» **EXERCISE**
Substitute "are greater than" for "exceed" throughout the records below and give them again with nothing else changed. Leave the pictures out.

Top of GIVEN DATA

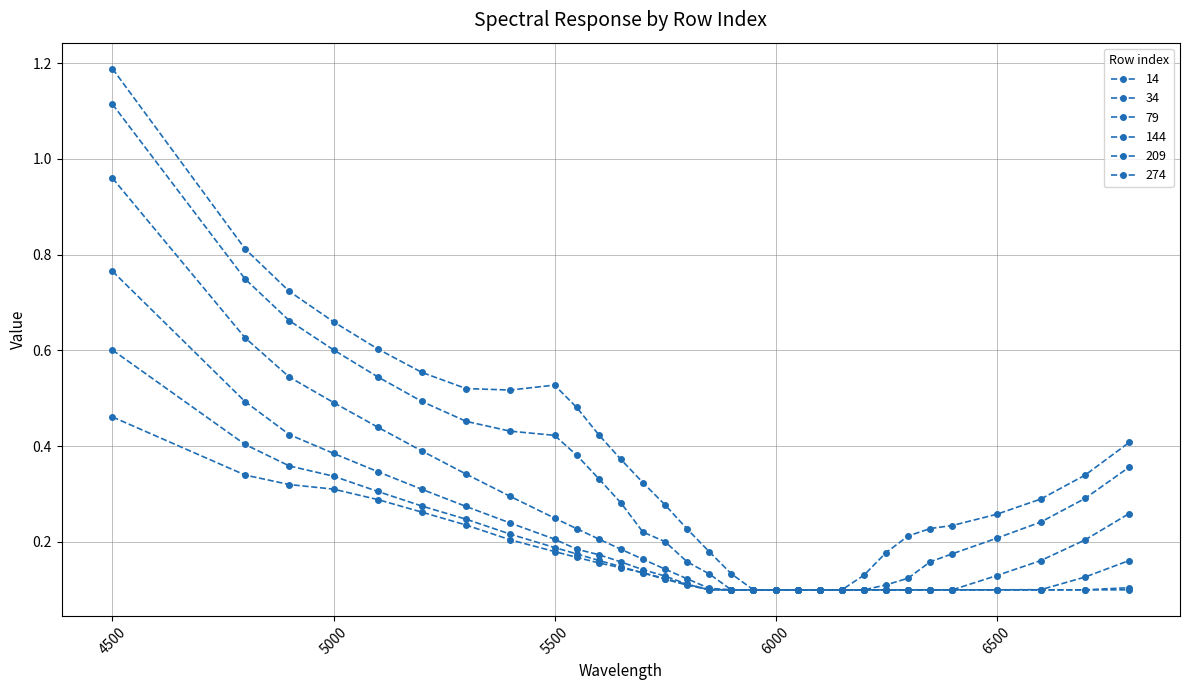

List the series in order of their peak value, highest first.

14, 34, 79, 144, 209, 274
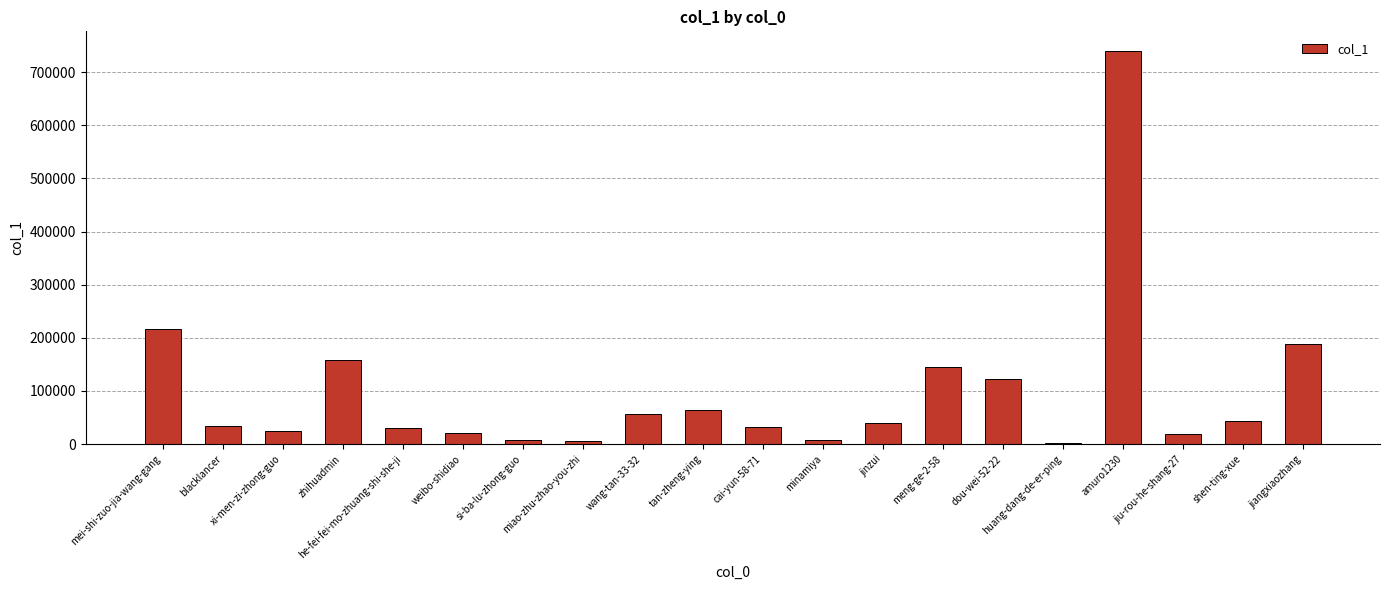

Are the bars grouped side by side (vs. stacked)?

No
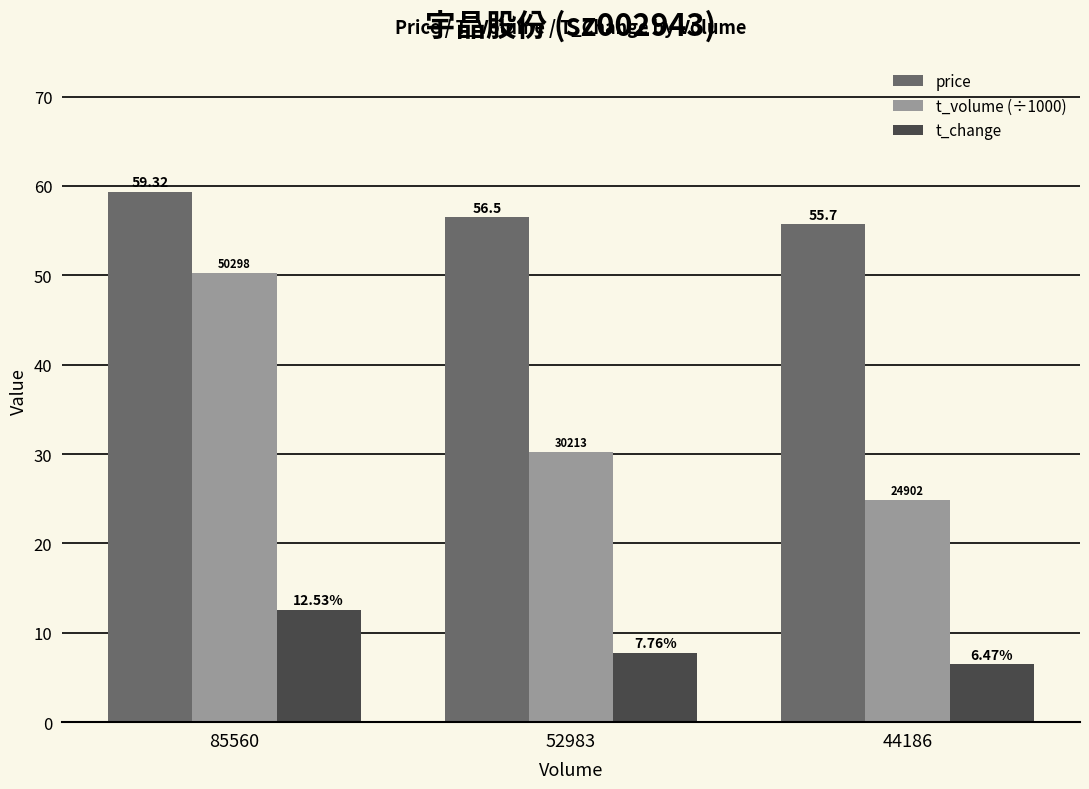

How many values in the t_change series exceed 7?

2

Bottom of GIVEN DATA

» **EXPECTED ANSWER**
List the series in order of their peak value, highest first.

14, 34, 79, 144, 209, 274

Are the bars grouped side by side (vs. stacked)?

No

How many values in the t_change series are greater than 7?

2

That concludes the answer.